• [Your objective] I'd like every line in the following listing that holds "management" copied.

>>

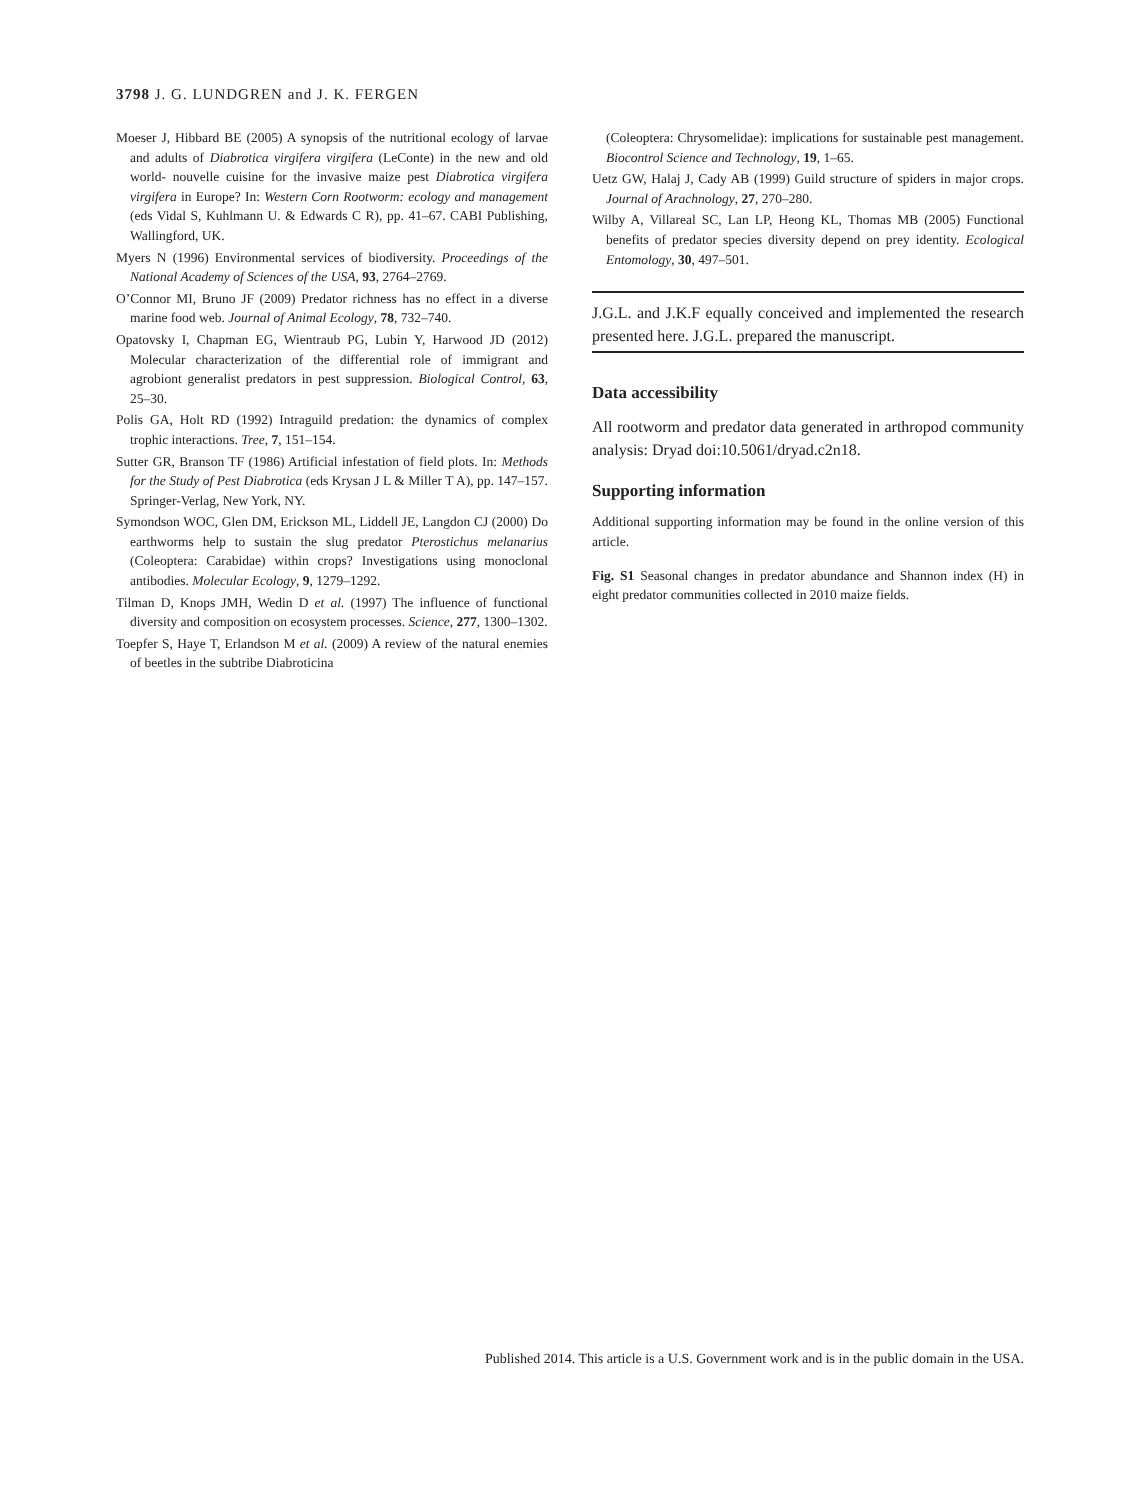3798 J. G. LUNDGREN and J. K. FERGEN
Moeser J, Hibbard BE (2005) A synopsis of the nutritional ecology of larvae and adults of Diabrotica virgifera virgifera (LeConte) in the new and old world- nouvelle cuisine for the invasive maize pest Diabrotica virgifera virgifera in Europe? In: Western Corn Rootworm: ecology and management (eds Vidal S, Kuhlmann U. & Edwards C R), pp. 41–67. CABI Publishing, Wallingford, UK.
Myers N (1996) Environmental services of biodiversity. Proceedings of the National Academy of Sciences of the USA, 93, 2764–2769.
O’Connor MI, Bruno JF (2009) Predator richness has no effect in a diverse marine food web. Journal of Animal Ecology, 78, 732–740.
Opatovsky I, Chapman EG, Wientraub PG, Lubin Y, Harwood JD (2012) Molecular characterization of the differential role of immigrant and agrobiont generalist predators in pest suppression. Biological Control, 63, 25–30.
Polis GA, Holt RD (1992) Intraguild predation: the dynamics of complex trophic interactions. Tree, 7, 151–154.
Sutter GR, Branson TF (1986) Artificial infestation of field plots. In: Methods for the Study of Pest Diabrotica (eds Krysan J L & Miller T A), pp. 147–157. Springer-Verlag, New York, NY.
Symondson WOC, Glen DM, Erickson ML, Liddell JE, Langdon CJ (2000) Do earthworms help to sustain the slug predator Pterostichus melanarius (Coleoptera: Carabidae) within crops? Investigations using monoclonal antibodies. Molecular Ecology, 9, 1279–1292.
Tilman D, Knops JMH, Wedin D et al. (1997) The influence of functional diversity and composition on ecosystem processes. Science, 277, 1300–1302.
Toepfer S, Haye T, Erlandson M et al. (2009) A review of the natural enemies of beetles in the subtribe Diabroticina
(Coleoptera: Chrysomelidae): implications for sustainable pest management. Biocontrol Science and Technology, 19, 1–65.
Uetz GW, Halaj J, Cady AB (1999) Guild structure of spiders in major crops. Journal of Arachnology, 27, 270–280.
Wilby A, Villareal SC, Lan LP, Heong KL, Thomas MB (2005) Functional benefits of predator species diversity depend on prey identity. Ecological Entomology, 30, 497–501.
J.G.L. and J.K.F equally conceived and implemented the research presented here. J.G.L. prepared the manuscript.
Data accessibility
All rootworm and predator data generated in arthropod community analysis: Dryad doi:10.5061/dryad.c2n18.
Supporting information
Additional supporting information may be found in the online version of this article.
Fig. S1 Seasonal changes in predator abundance and Shannon index (H) in eight predator communities collected in 2010 maize fields.
Published 2014. This article is a U.S. Government work and is in the public domain in the USA.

<<

• [Completed task]
Moeser J, Hibbard BE (2005) A synopsis of the nutritional ecology of larvae and adults of Diabrotica virgifera virgifera (LeConte) in the new and old world- nouvelle cuisine for the invasive maize pest Diabrotica virgifera virgifera in Europe? In: Western Corn Rootworm: ecology and management (eds Vidal S, Kuhlmann U. & Edwards C R), pp. 41–67. CABI Publishing, Wallingford, UK.
(Coleoptera: Chrysomelidae): implications for sustainable pest management. Biocontrol Science and Technology, 19, 1–65.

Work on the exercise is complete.